# Excerpt provided
—————
Then there are the cartoon characters (of both page and screen) who exist solely for the chase: Batman and Superman, in particular.

There are also classic films in this category, such as
Bonnie and Clyde
and
Moby Dick.
I include the film version of
Moby Dick
in this category because it's concerned mostly with Ahab's obsession with chasing the whale. That obsession overshadows everything else. Unlike the book, which delves into the psychologies of the crew members, the film is more concerned with the chase.

Then there's one of the best pursuit films ever made,
Butch Cassidy and the Sundance Kid.
From the start of the story, Butch and Sundance are on the run. Known as "The Hole in the Wall Gang," the pair have made a career of holding up the Union Pacific Railroad. They've become so good at it, in fact, that the railroad president has personally made it his business to have the two men hunted down. Butch and Sundance have come up with the clever idea of robbing a single train twice: once on its way in and again on its way out. Who would anticipate that the robbers would be so daring?

They hold up the incoming train. Butch celebrates in a whorehouse, while Sundance visits his renegade schoolteacher girlfriend. Then they hold up the outgoing train.

The plan backfires. A posse is waiting for them in a back-up train, and the chase begins and doesn't stop until the end of the story.

PURSUING THE PURSUIT PLOT

The elements of a pursuit plot are fairly standard: Someone runs, someone chases. It is a simple (but powerful) physical motion that evokes simple (and equally powerful) emotions. It doesn't matter if the pursuit is a standard chase by a posse or a submarine chase, as in
The Hunt for Red October
. What distinguishes one story from another is the quality of the chase itself. If you resort to standard cliches, the chase won't have the excitement your reader demands. If the territory is too familiar, you'll have a harder time getting the reader involved.
—————
Body and hand keypoint data
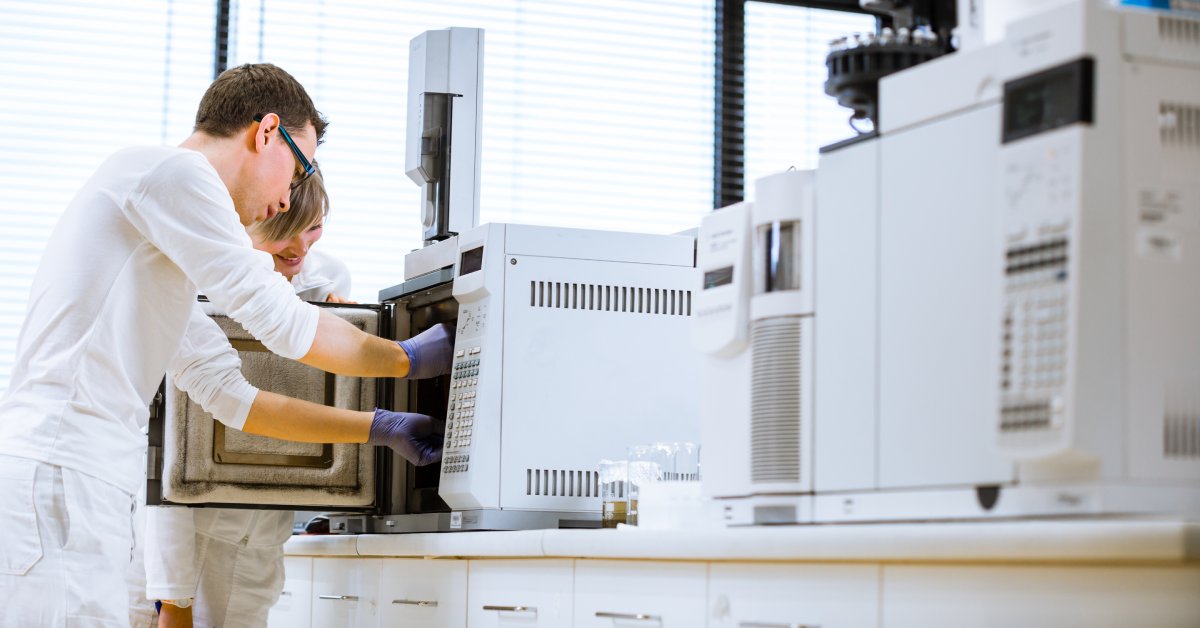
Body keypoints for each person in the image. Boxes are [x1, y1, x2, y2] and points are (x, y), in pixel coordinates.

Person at [0, 63, 450, 627]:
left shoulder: (159, 248)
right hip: (64, 469)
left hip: (80, 479)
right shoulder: (173, 175)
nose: (289, 199)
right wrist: (405, 359)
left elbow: (232, 396)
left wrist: (377, 427)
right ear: (266, 133)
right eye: (298, 169)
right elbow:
—————
# Problem description
Carry on the passage about pursuit plots from its final sentence, keeping its voice and subject.

# Answer to this task
Your key to keeping the chase exciting is to make it unpredictable. If you recall our earlier discussion about patterns, you will remember how important they are in developing plot. But in a plot like this one, you don't want the patterns to be obvious. You want to develop exciting series of twists and turns so that the reader stays off balance. Don't cater to expectation. If you lure the reader into thinking a certain event is going to happen, play off that expectation. The event should fit the pattern you've been building but still be something of a surprise. It's a case of the reader being right and wrong at the same time. He expected a certain event to occur (and it did) but not in the way he expected. This means originality, which is the greatest task of the writer. Find a new way of doing it, or put a new twist on an old way. Freshen up your ideas. Every hand should have a wild card in it.

Of course, the pure physicality of the chase can draw us in. The car chase scene in
Bullitt
is one of the best ever filmed: You can feel yourself lurch in your seat as the cars fly over the streets of San Francisco. Equally powerful is the car chase scene in Ben-sonhurst, Brooklyn, in
The French Connection,
in which "Popeye" Doyle chases a train under the El. These scenes draw us in physically, not mentally.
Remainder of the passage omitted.